= Teks yang Diberikan =
Opini

Belajar dari Kampung Sawah, Harmoni pada Masyarakat Heterogen

Sel, 1 Maret 2022 | 10:45 WIB

Belajar dari Kampung Sawah, Harmoni pada Masyarakat Heterogen

Masjid Agung Al Jauhar Yasfi. (Foto: Twitter/jasa_pengantin)

Kerukunan umat beragama adalah salah satu pilar penting bagi terwujudnya kerukunan, ketahanan, dan kesatuan nasional. Sebab itu maka perlu strategi khusus untuk mewujudkan dan meningkatkan kerukunan beragama seiring dengan keberagaman Indonesia. Hal ini bisa dilakukan dengan memotret keberagaman yang ada dalam berbagai daerah yang di dalamnya bisa menjadi teladan kerukunan antarsesama bangsa meski berbeda agama, suku, ras, dan budaya.

 

Usaha memotret wilayah kampung damai ini sepatutnya dilakukan agar menjadi teladan terciptanya reharmonisasi dan antisipasi disharmonisasi kehidupan sosial keagamaan. Sebab, seringkali masyarakat masih meraba-raba bagaimana ajaran-ajaran yang menjadi landasan sikap dan perilaku masyarakat secara umum dalam berinteraksi dan berhubungan dengan orang lain yang memiliki keyakinan yang berbeda. Apalagi dengan kehidupan bangsa Indonesia yang multikultural.

 

Jika ditilik dari segi positif, realitas Indonesia sebagai negara multikultural ini jelas menjadi potensi dan modal sosial serta kekayaan bangsa jika dengan telaten dirawat dan dijaga dengan baik. Namun, di sisi lain, hal ini bisa saja menjadi ancaman yang dapat merusak kesatuan bangsa jika mindset masyarakatnya terkooptasi oleh prasangka buruk, kecurigaan, kebencian terhadap kelompok masyarakat yang berbeda yang berakibat pada renggangnya ikatan sosial bahkan bisa mengarah pada konflik primodialistik.

= Daftar Data =
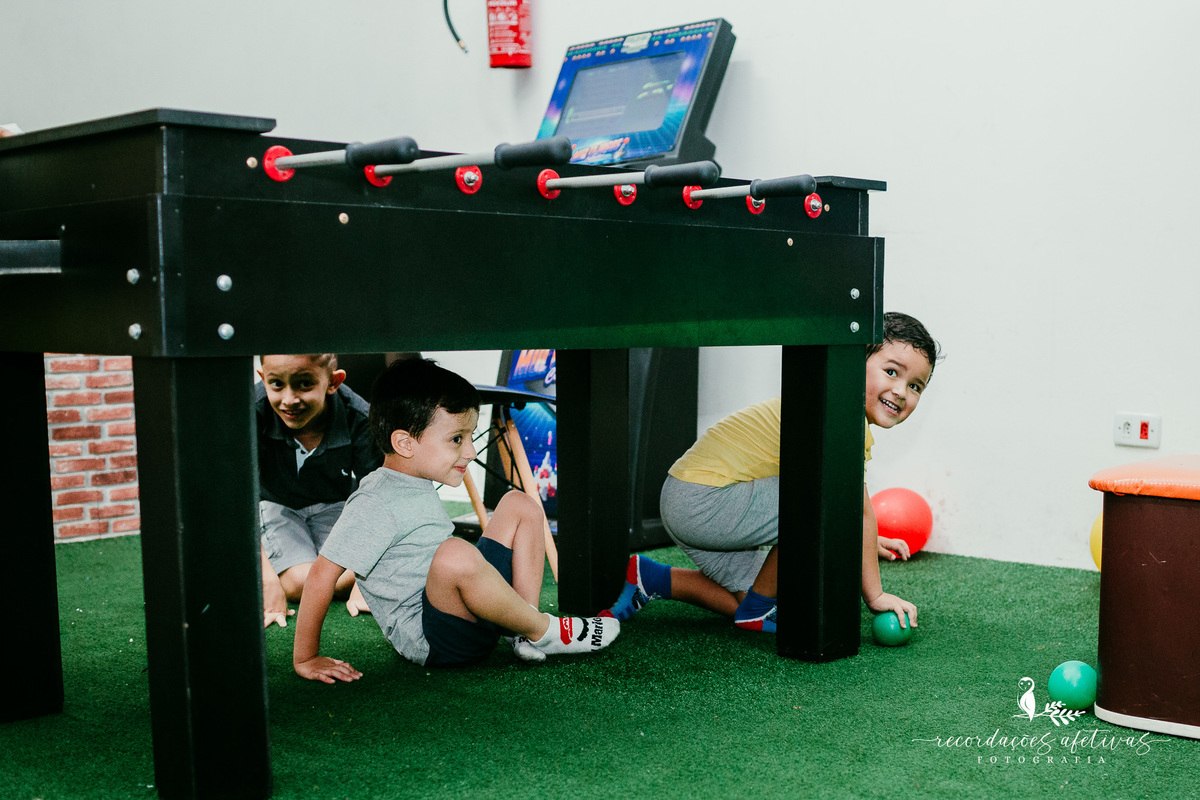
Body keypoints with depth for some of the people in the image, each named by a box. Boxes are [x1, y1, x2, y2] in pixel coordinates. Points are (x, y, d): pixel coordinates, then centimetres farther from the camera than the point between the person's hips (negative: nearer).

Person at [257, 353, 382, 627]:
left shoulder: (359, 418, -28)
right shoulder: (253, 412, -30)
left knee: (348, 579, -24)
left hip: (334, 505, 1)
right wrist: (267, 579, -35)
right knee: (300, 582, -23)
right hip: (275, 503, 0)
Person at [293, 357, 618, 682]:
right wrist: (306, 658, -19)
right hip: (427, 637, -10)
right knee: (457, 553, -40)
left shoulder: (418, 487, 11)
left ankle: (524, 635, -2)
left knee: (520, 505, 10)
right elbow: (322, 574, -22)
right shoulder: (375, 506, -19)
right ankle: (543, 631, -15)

...

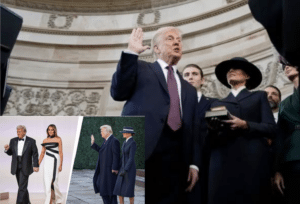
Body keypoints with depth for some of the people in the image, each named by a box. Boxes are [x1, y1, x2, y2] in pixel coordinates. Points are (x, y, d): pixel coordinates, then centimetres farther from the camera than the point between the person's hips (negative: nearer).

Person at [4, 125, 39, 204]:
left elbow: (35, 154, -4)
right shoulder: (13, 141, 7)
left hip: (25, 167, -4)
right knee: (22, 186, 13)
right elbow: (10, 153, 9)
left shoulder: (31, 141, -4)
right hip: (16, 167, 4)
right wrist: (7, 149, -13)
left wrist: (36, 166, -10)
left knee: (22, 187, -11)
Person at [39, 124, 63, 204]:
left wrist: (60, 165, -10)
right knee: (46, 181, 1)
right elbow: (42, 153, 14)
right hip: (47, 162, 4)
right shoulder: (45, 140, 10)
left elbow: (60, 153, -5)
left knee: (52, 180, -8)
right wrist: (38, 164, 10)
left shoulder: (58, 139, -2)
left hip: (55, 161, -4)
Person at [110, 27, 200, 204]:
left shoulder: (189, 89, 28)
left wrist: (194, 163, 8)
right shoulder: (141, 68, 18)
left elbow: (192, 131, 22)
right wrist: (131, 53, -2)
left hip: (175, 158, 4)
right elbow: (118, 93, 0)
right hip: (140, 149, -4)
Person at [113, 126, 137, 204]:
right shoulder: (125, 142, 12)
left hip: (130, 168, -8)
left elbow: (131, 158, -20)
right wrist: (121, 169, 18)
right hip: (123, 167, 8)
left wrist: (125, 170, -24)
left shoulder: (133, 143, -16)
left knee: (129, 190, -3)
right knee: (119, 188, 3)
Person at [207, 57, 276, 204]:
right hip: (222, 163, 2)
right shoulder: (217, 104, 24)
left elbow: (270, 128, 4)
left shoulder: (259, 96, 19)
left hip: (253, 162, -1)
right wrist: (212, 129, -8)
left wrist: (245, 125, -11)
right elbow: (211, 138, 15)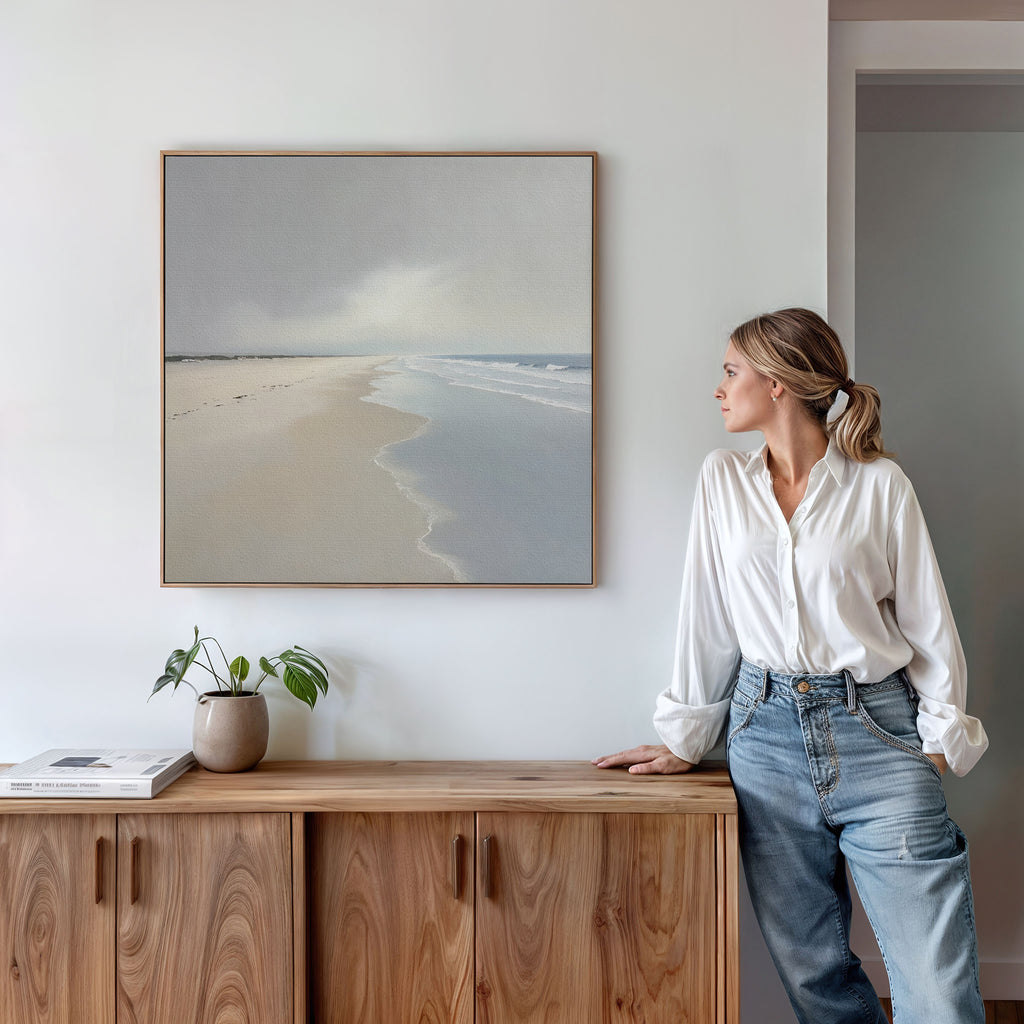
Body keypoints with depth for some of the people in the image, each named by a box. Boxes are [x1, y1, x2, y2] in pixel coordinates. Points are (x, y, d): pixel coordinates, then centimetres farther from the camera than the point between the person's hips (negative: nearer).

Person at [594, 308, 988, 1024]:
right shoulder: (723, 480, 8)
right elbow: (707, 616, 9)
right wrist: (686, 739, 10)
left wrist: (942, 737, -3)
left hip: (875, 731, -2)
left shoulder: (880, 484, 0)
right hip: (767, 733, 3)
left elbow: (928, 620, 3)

= Soal Latihan =
(a) Jawablah pertanyaan berikut berdasarkan teks tentang kerukunan di Kampung Sawah.
(i) Kerukunan umat beragama disebut sebagai salah satu pilar penting bagi terwujudnya apa?
(ii) Usaha memotret wilayah kampung damai sepatutnya dilakukan agar menjadi teladan bagi apa?
(iii) Jika pola pikir masyarakat terkooptasi, oleh apa saja hal itu terjadi menurut teks?
(b) Apakah setiap pernyataan berikut sesuai dengan teks tentang kerukunan di Kampung Sawah? Jawab ya atau tidak, lalu kutip kata-kata teks yang menentukan jawabannya.
(i) Realitas Indonesia sebagai negara multikultural hanya dipandang sebagai ancaman.
(ii) Foto dalam teks menampilkan Masjid Agung Al Jauhar Yasfi.
(iii) Masyarakat sudah sepenuhnya memahami cara berinteraksi dengan orang yang berbeda keyakinan.
(c) Lanjutkan teks tentang kerukunan di Kampung Sawah, mulai setelah kalimat terakhirnya.

= Jawaban Soal =
(a)
(i) Terwujudnya kerukunan, ketahanan, dan kesatuan nasional.
(ii) Terciptanya reharmonisasi dan antisipasi disharmonisasi kehidupan sosial keagamaan.
(iii) Oleh prasangka buruk, kecurigaan, dan kebencian terhadap kelompok masyarakat yang berbeda.

(b)
(i) Tidak: "jelas menjadi potensi dan modal sosial serta kekayaan bangsa jika dengan telaten dirawat dan dijaga dengan baik"
(ii) Ya: "Masjid Agung Al Jauhar Yasfi. (Foto: Twitter/jasa_pengantin)"
(iii) Tidak: "seringkali masyarakat masih meraba-raba bagaimana ajaran-ajaran yang menjadi landasan sikap dan perilaku masyarakat secara umum dalam berinteraksi dan berhubungan dengan orang lain yang memiliki keyakinan yang berbeda"

(c)
 

Meski demikian, potret-potret keharmonisan masyarakat dalam keragaman keberagamaan banyak terlihat dan bisa dijadikan teladan bagi wilayah-wilayah rawan konflik. Dalam buku penelitian ilmiah berjudul "Toleransi Antar-kelompok Umat Beragama pada Masyarakat Heterogen" (2018) terbitan Kemenag RI tampak jelas bahwa Indonesia memiliki wilayah unik dengan teladan toleransi yang patut diapresiasi.

 

Di antara teladan toleransi itu bisa kita dapat cerita kerukunan umat beragama di Kampung Sawah, Kecamatan Pondok Melati, Kota Bekasi, Jawa Barat. Di salah satu titik pusat kampung ini berdiri megah tiga rumah ibadah utama masyarakat yakni Masjid Al-Jauhar, Gereja Kristen Pasundan, dan Gereja Katolik Santo.

 

Berdirinya tiga rumah ibadah ini selaras dengan kehidupan berdampingan penduduk di Kampung Sawah yang kaya akan suku-suku berbeda, ada suku Betawi, Jawa, Flores, Ambon, Batak, Nias dan lain sebagainya. Mereka memeluk agama Islam, Kristen, Katolik, Hindu dan Budha. Jika dikalkulasi keseluruhan rumah ibadah di kampung ini lumayan banyak dengan rincian 33 masjid, 1 gereja Katolik, 16 gereja Kristen. Kemudian adapula Balai Banjar Hitakarma yang bisa menjadi lembaga pendidikan yang diperuntukkan bagi pelajar di Kampung Sawah yang ingin memperdalam Ilmu Agama Hindu mengingat di kampung ini belum terbangun Pura sebagai rumah ibadah umat Hindu.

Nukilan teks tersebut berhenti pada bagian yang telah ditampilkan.